• **WORK TO BE COMPLETED**
Convert every line of the data below into a numbered list, leaving out any blank lines.
** start of DATASET CONTENT **
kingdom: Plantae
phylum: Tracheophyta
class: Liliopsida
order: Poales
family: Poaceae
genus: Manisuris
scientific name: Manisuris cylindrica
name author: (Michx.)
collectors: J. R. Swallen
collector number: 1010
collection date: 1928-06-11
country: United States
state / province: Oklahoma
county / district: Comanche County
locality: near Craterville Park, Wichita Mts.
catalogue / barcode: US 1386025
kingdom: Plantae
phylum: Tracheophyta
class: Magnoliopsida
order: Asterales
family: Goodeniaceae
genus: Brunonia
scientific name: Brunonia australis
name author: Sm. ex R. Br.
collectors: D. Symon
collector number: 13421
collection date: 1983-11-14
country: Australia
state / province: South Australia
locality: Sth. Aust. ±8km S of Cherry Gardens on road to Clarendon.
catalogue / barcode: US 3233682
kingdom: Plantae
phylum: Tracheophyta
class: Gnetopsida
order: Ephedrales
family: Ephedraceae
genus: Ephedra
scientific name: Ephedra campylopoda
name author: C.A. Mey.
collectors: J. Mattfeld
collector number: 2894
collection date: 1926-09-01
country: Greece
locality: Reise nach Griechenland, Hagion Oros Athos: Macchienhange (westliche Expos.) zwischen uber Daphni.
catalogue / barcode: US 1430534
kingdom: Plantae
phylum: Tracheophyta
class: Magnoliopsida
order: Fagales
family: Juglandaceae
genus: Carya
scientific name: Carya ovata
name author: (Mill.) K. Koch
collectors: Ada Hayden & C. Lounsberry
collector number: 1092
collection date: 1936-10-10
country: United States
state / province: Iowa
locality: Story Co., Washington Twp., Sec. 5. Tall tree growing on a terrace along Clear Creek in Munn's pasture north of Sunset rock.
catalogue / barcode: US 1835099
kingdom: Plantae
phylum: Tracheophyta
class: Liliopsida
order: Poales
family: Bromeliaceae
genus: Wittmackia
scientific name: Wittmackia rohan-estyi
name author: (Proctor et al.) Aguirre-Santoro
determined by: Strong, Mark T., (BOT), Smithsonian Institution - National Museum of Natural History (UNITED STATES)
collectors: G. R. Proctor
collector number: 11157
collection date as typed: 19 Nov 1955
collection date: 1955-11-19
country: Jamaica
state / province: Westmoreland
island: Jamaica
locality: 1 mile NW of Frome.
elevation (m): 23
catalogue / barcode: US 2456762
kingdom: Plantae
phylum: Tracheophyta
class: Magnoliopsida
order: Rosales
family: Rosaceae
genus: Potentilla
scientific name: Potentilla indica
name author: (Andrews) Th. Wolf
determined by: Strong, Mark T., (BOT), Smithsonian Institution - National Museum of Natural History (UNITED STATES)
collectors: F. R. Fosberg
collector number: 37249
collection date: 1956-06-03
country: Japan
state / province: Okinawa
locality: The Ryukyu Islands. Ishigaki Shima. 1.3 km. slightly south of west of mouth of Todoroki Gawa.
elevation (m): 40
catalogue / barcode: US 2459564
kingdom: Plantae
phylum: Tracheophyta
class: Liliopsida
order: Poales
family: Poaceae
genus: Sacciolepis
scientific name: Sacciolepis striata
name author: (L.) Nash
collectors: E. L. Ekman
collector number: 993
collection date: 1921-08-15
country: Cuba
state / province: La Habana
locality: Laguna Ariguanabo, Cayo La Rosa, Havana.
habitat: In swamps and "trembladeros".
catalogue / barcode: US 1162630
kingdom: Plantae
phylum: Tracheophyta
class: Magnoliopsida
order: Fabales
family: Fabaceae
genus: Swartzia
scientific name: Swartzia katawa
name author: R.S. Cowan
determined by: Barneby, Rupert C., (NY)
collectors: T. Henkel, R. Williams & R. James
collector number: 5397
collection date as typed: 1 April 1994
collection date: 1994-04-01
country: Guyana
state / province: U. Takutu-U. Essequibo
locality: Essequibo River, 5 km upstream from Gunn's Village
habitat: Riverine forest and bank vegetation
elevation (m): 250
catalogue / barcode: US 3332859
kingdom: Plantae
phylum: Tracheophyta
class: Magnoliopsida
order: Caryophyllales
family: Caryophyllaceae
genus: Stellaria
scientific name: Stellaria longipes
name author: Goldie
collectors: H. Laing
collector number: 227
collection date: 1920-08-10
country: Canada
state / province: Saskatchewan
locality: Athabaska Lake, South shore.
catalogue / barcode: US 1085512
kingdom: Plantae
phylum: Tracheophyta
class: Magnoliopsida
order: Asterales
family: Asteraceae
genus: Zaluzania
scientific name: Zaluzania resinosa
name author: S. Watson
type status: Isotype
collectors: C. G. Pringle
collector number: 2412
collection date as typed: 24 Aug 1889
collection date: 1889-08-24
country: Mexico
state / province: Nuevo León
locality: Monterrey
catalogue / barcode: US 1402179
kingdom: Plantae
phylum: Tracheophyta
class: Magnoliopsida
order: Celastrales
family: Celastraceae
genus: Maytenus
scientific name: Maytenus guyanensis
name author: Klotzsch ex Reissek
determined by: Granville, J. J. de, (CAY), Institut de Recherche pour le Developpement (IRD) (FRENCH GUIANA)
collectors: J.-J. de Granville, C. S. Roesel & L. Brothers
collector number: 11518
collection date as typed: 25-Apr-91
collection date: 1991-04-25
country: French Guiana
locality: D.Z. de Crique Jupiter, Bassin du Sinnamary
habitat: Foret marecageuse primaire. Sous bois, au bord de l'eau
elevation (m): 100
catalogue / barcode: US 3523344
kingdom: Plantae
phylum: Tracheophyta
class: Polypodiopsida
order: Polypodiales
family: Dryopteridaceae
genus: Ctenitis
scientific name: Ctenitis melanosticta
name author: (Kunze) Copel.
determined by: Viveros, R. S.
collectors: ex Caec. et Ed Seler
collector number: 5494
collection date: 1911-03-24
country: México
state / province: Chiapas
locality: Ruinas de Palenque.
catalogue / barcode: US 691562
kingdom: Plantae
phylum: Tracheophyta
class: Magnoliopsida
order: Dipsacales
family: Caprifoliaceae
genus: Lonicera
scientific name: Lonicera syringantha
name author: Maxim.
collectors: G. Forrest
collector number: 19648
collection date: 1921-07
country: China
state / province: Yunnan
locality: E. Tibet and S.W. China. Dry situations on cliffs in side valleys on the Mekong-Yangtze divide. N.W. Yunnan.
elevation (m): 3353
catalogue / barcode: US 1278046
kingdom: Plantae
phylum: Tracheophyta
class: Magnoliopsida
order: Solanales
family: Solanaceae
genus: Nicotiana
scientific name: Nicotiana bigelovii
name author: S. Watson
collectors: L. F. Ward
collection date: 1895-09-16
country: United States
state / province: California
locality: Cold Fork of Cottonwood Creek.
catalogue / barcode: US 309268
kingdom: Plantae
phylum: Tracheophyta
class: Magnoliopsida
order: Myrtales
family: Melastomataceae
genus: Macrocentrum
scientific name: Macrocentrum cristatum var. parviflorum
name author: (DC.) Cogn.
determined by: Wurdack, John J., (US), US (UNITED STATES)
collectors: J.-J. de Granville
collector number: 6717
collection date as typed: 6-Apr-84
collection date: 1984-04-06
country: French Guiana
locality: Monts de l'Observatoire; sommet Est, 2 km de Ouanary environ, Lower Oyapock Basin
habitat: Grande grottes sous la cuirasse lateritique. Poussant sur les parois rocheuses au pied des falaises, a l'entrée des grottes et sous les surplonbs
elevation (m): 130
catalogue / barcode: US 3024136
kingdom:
** end of DATASET CONTENT **
• **RESPONSE**
1. kingdom: Plantae
2. phylum: Tracheophyta
3. class: Liliopsida
4. order: Poales
5. family: Poaceae
6. genus: Manisuris
7. scientific name: Manisuris cylindrica
8. name author: (Michx.)
9. collectors: J. R. Swallen
10. collector number: 1010
11. collection date: 1928-06-11
12. country: United States
13. state / province: Oklahoma
14. county / district: Comanche County
15. locality: near Craterville Park, Wichita Mts.
16. catalogue / barcode: US 1386025
17. kingdom: Plantae
18. phylum: Tracheophyta
19. class: Magnoliopsida
20. order: Asterales
21. family: Goodeniaceae
22. genus: Brunonia
23. scientific name: Brunonia australis
24. name author: Sm. ex R. Br.
25. collectors: D. Symon
26. collector number: 13421
27. collection date: 1983-11-14
28. country: Australia
29. state / province: South Australia
30. locality: Sth. Aust. ±8km S of Cherry Gardens on road to Clarendon.
31. catalogue / barcode: US 3233682
32. kingdom: Plantae
33. phylum: Tracheophyta
34. class: Gnetopsida
35. order: Ephedrales
36. family: Ephedraceae
37. genus: Ephedra
38. scientific name: Ephedra campylopoda
39. name author: C.A. Mey.
40. collectors: J. Mattfeld
41. collector number: 2894
42. collection date: 1926-09-01
43. country: Greece
44. locality: Reise nach Griechenland, Hagion Oros Athos: Macchienhange (westliche Expos.) zwischen uber Daphni.
45. catalogue / barcode: US 1430534
46. kingdom: Plantae
47. phylum: Tracheophyta
48. class: Magnoliopsida
49. order: Fagales
50. family: Juglandaceae
51. genus: Carya
52. scientific name: Carya ovata
53. name author: (Mill.) K. Koch
54. collectors: Ada Hayden & C. Lounsberry
55. collector number: 1092
56. collection date: 1936-10-10
57. country: United States
58. state / province: Iowa
59. locality: Story Co., Washington Twp., Sec. 5. Tall tree growing on a terrace along Clear Creek in Munn's pasture north of Sunset rock.
60. catalogue / barcode: US 1835099
61. kingdom: Plantae
62. phylum: Tracheophyta
63. class: Liliopsida
64. order: Poales
65. family: Bromeliaceae
66. genus: Wittmackia
67. scientific name: Wittmackia rohan-estyi
68. name author: (Proctor et al.) Aguirre-Santoro
69. determined by: Strong, Mark T., (BOT), Smithsonian Institution - National Museum of Natural History (UNITED STATES)
70. collectors: G. R. Proctor
71. collector number: 11157
72. collection date as typed: 19 Nov 1955
73. collection date: 1955-11-19
74. country: Jamaica
75. state / province: Westmoreland
76. island: Jamaica
77. locality: 1 mile NW of Frome.
78. elevation (m): 23
79. catalogue / barcode: US 2456762
80. kingdom: Plantae
81. phylum: Tracheophyta
82. class: Magnoliopsida
83. order: Rosales
84. family: Rosaceae
85. genus: Potentilla
86. scientific name: Potentilla indica
87. name author: (Andrews) Th. Wolf
88. determined by: Strong, Mark T., (BOT), Smithsonian Institution - National Museum of Natural History (UNITED STATES)
89. collectors: F. R. Fosberg
90. collector number: 37249
91. collection date: 1956-06-03
92. country: Japan
93. state / province: Okinawa
94. locality: The Ryukyu Islands. Ishigaki Shima. 1.3 km. slightly south of west of mouth of Todoroki Gawa.
95. elevation (m): 40
96. catalogue / barcode: US 2459564
97. kingdom: Plantae
98. phylum: Tracheophyta
99. class: Liliopsida
100. order: Poales
101. family: Poaceae
102. genus: Sacciolepis
103. scientific name: Sacciolepis striata
104. name author: (L.) Nash
105. collectors: E. L. Ekman
106. collector number: 993
107. collection date: 1921-08-15
108. country: Cuba
109. state / province: La Habana
110. locality: Laguna Ariguanabo, Cayo La Rosa, Havana.
111. habitat: In swamps and "trembladeros".
112. catalogue / barcode: US 1162630
113. kingdom: Plantae
114. phylum: Tracheophyta
115. class: Magnoliopsida
116. order: Fabales
117. family: Fabaceae
118. genus: Swartzia
119. scientific name: Swartzia katawa
120. name author: R.S. Cowan
121. determined by: Barneby, Rupert C., (NY)
122. collectors: T. Henkel, R. Williams & R. James
123. collector number: 5397
124. collection date as typed: 1 April 1994
125. collection date: 1994-04-01
126. country: Guyana
127. state / province: U. Takutu-U. Essequibo
128. locality: Essequibo River, 5 km upstream from Gunn's Village
129. habitat: Riverine forest and bank vegetation
130. elevation (m): 250
131. catalogue / barcode: US 3332859
132. kingdom: Plantae
133. phylum: Tracheophyta
134. class: Magnoliopsida
135. order: Caryophyllales
136. family: Caryophyllaceae
137. genus: Stellaria
138. scientific name: Stellaria longipes
139. name author: Goldie
140. collectors: H. Laing
141. collector number: 227
142. collection date: 1920-08-10
143. country: Canada
144. state / province: Saskatchewan
145. locality: Athabaska Lake, South shore.
146. catalogue / barcode: US 1085512
147. kingdom: Plantae
148. phylum: Tracheophyta
149. class: Magnoliopsida
150. order: Asterales
151. family: Asteraceae
152. genus: Zaluzania
153. scientific name: Zaluzania resinosa
154. name author: S. Watson
155. type status: Isotype
156. collectors: C. G. Pringle
157. collector number: 2412
158. collection date as typed: 24 Aug 1889
159. collection date: 1889-08-24
160. country: Mexico
161. state / province: Nuevo León
162. locality: Monterrey
163. catalogue / barcode: US 1402179
164. kingdom: Plantae
165. phylum: Tracheophyta
166. class: Magnoliopsida
167. order: Celastrales
168. family: Celastraceae
169. genus: Maytenus
170. scientific name: Maytenus guyanensis
171. name author: Klotzsch ex Reissek
172. determined by: Granville, J. J. de, (CAY), Institut de Recherche pour le Developpement (IRD) (FRENCH GUIANA)
173. collectors: J.-J. de Granville, C. S. Roesel & L. Brothers
174. collector number: 11518
175. collection date as typed: 25-Apr-91
176. collection date: 1991-04-25
177. country: French Guiana
178. locality: D.Z. de Crique Jupiter, Bassin du Sinnamary
179. habitat: Foret marecageuse primaire. Sous bois, au bord de l'eau
180. elevation (m): 100
181. catalogue / barcode: US 3523344
182. kingdom: Plantae
183. phylum: Tracheophyta
184. class: Polypodiopsida
185. order: Polypodiales
186. family: Dryopteridaceae
187. genus: Ctenitis
188. scientific name: Ctenitis melanosticta
189. name author: (Kunze) Copel.
190. determined by: Viveros, R. S.
191. collectors: ex Caec. et Ed Seler
192. collector number: 5494
193. collection date: 1911-03-24
194. country: México
195. state / province: Chiapas
196. locality: Ruinas de Palenque.
197. catalogue / barcode: US 691562
198. kingdom: Plantae
199. phylum: Tracheophyta
200. class: Magnoliopsida
201. order: Dipsacales
202. family: Caprifoliaceae
203. genus: Lonicera
204. scientific name: Lonicera syringantha
205. name author: Maxim.
206. collectors: G. Forrest
207. collector number: 19648
208. collection date: 1921-07
209. country: China
210. state / province: Yunnan
211. locality: E. Tibet and S.W. China. Dry situations on cliffs in side valleys on the Mekong-Yangtze divide. N.W. Yunnan.
212. elevation (m): 3353
213. catalogue / barcode: US 1278046
214. kingdom: Plantae
215. phylum: Tracheophyta
216. class: Magnoliopsida
217. order: Solanales
218. family: Solanaceae
219. genus: Nicotiana
220. scientific name: Nicotiana bigelovii
221. name author: S. Watson
222. collectors: L. F. Ward
223. collection date: 1895-09-16
224. country: United States
225. state / province: California
226. locality: Cold Fork of Cottonwood Creek.
227. catalogue / barcode: US 309268
228. kingdom: Plantae
229. phylum: Tracheophyta
230. class: Magnoliopsida
231. order: Myrtales
232. family: Melastomataceae
233. genus: Macrocentrum
234. scientific name: Macrocentrum cristatum var. parviflorum
235. name author: (DC.) Cogn.
236. determined by: Wurdack, John J., (US), US (UNITED STATES)
237. collectors: J.-J. de Granville
238. collector number: 6717
239. collection date as typed: 6-Apr-84
240. collection date: 1984-04-06
241. country: French Guiana
242. locality: Monts de l'Observatoire; sommet Est, 2 km de Ouanary environ, Lower Oyapock Basin
243. habitat: Grande grottes sous la cuirasse lateritique. Poussant sur les parois rocheuses au pied des falaises, a l'entrée des grottes et sous les surplonbs
244. elevation (m): 130
245. catalogue / barcode: US 3024136
246. kingdom:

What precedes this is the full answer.